┌────────
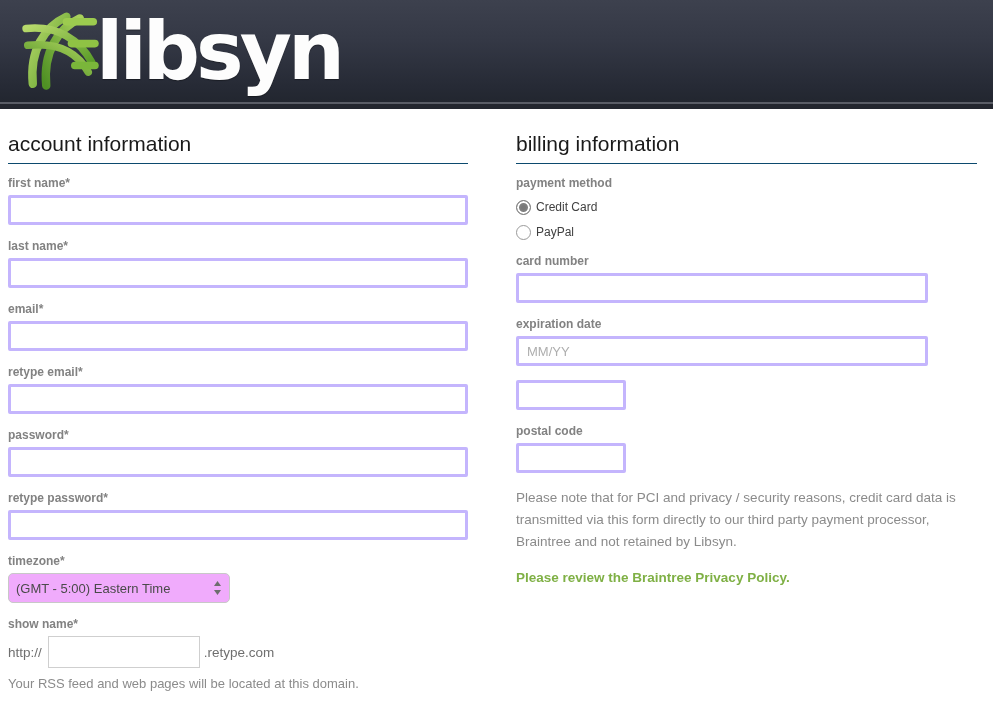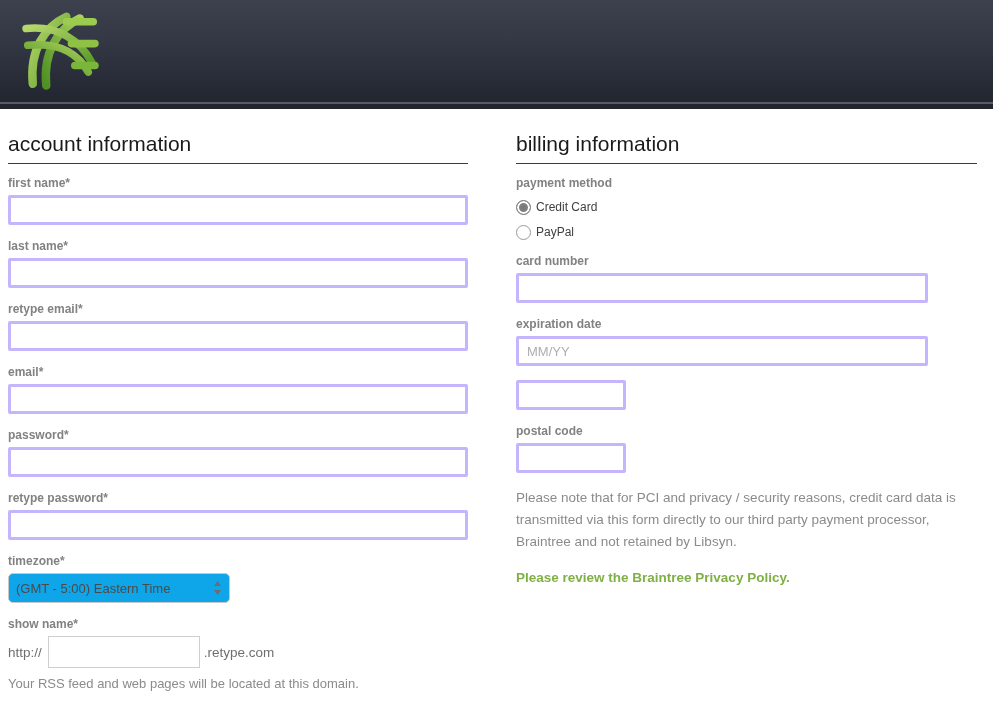--- a/index.html
+++ b/index.html
@@ -105,21 +105,21 @@
     position: relative;
     display: inline-block;
   }
   select.tz {
     -webkit-appearance: none;
     appearance: none;
     width: 222px;
     height: 30px;
     border: 1px solid #c8c8c8;
     border-radius: 5px;
-    background: #0ea5e9;
+    background: #f0abfc;
     padding: 0 34px 0 7px;
     font-size: 13px;
     color: #4a4a4a;
     font-family: "Liberation Sans", sans-serif;
     outline: none;
   }
   .select-arrows {
     position: absolute;
     right: 8px;
     top: 50%;
@@ -232,44 +232,45 @@
         <g fill="none" stroke-linecap="round">
           <path d="M20 88 C 16 48, 34 20, 60 8" stroke="url(#g1)" stroke-width="10"></path>
           <path d="M36 90 C 32 50, 50 22, 76 10" stroke="url(#g2)" stroke-width="10"></path>
           <path d="M12 22 C 50 18, 76 36, 90 62" stroke="url(#g1)" stroke-width="9"></path>
           <path d="M14 42 C 52 38, 74 52, 86 74" stroke="url(#g2)" stroke-width="9"></path>
           <path d="M60 14 L 92 14" stroke="#9ccb4f" stroke-width="9"></path>
           <path d="M66 40 L 94 40" stroke="#8fc244" stroke-width="9"></path>
           <path d="M70 66 L 94 66" stroke="#7ab63a" stroke-width="9"></path>
         </g>
       </svg>
+      <span class="logo-word">libsyn</span>
     </div>
   </div>
   <div class="header-rule"></div>
 
   <div class="col col-left">
     <h2 class="section-title">account information</h2>
 
     <div class="field">
       <label class="fld-label">first name*</label>
       <input class="txt w-full" type="text" value="" style="">
     </div>
 
     <div class="field">
       <label class="fld-label">last name*</label>
       <input class="txt w-full" type="text" value="" style="">
     </div>
 
     <div class="field">
+      <label class="fld-label">email*</label>
+      <input class="txt w-full" type="text" value="" style="">
+    </div>
+
+    <div class="field">
       <label class="fld-label">retype email*</label>
-      <input class="txt w-full" type="text" value="" style="">
-    </div>
-
-    <div class="field">
-      <label class="fld-label">email*</label>
       <input class="txt w-full" type="text" value="" style="">
     </div>
 
     <div class="field">
       <label class="fld-label">password*</label>
       <input class="txt w-full" type="password" value="" style="">
     </div>
 
     <div class="field">
       <label class="fld-label">retype password*</label>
└────────
● **Exercise prompt**:
Only the pictures may be dropped; print every record exactly as given.

● **Answer to the problem**:
--- a/index.html
+++ b/index.html
@@ -105,21 +105,21 @@
     position: relative;
     display: inline-block;
   }
   select.tz {
     -webkit-appearance: none;
     appearance: none;
     width: 222px;
     height: 30px;
     border: 1px solid #c8c8c8;
     border-radius: 5px;
-    background: #0ea5e9;
+    background: #f0abfc;
     padding: 0 34px 0 7px;
     font-size: 13px;
     color: #4a4a4a;
     font-family: "Liberation Sans", sans-serif;
     outline: none;
   }
   .select-arrows {
     position: absolute;
     right: 8px;
     top: 50%;
@@ -232,44 +232,45 @@
         <g fill="none" stroke-linecap="round">
           <path d="M20 88 C 16 48, 34 20, 60 8" stroke="url(#g1)" stroke-width="10"></path>
           <path d="M36 90 C 32 50, 50 22, 76 10" stroke="url(#g2)" stroke-width="10"></path>
           <path d="M12 22 C 50 18, 76 36, 90 62" stroke="url(#g1)" stroke-width="9"></path>
           <path d="M14 42 C 52 38, 74 52, 86 74" stroke="url(#g2)" stroke-width="9"></path>
           <path d="M60 14 L 92 14" stroke="#9ccb4f" stroke-width="9"></path>
           <path d="M66 40 L 94 40" stroke="#8fc244" stroke-width="9"></path>
           <path d="M70 66 L 94 66" stroke="#7ab63a" stroke-width="9"></path>
         </g>
       </svg>
+      <span class="logo-word">libsyn</span>
     </div>
   </div>
   <div class="header-rule"></div>
 
   <div class="col col-left">
     <h2 class="section-title">account information</h2>
 
     <div class="field">
       <label class="fld-label">first name*</label>
       <input class="txt w-full" type="text" value="" style="">
     </div>
 
     <div class="field">
       <label class="fld-label">last name*</label>
       <input class="txt w-full" type="text" value="" style="">
     </div>
 
     <div class="field">
+      <label class="fld-label">email*</label>
+      <input class="txt w-full" type="text" value="" style="">
+    </div>
+
+    <div class="field">
       <label class="fld-label">retype email*</label>
-      <input class="txt w-full" type="text" value="" style="">
-    </div>
-
-    <div class="field">
-      <label class="fld-label">email*</label>
       <input class="txt w-full" type="text" value="" style="">
     </div>
 
     <div class="field">
       <label class="fld-label">password*</label>
       <input class="txt w-full" type="password" value="" style="">
     </div>
 
     <div class="field">
       <label class="fld-label">retype password*</label>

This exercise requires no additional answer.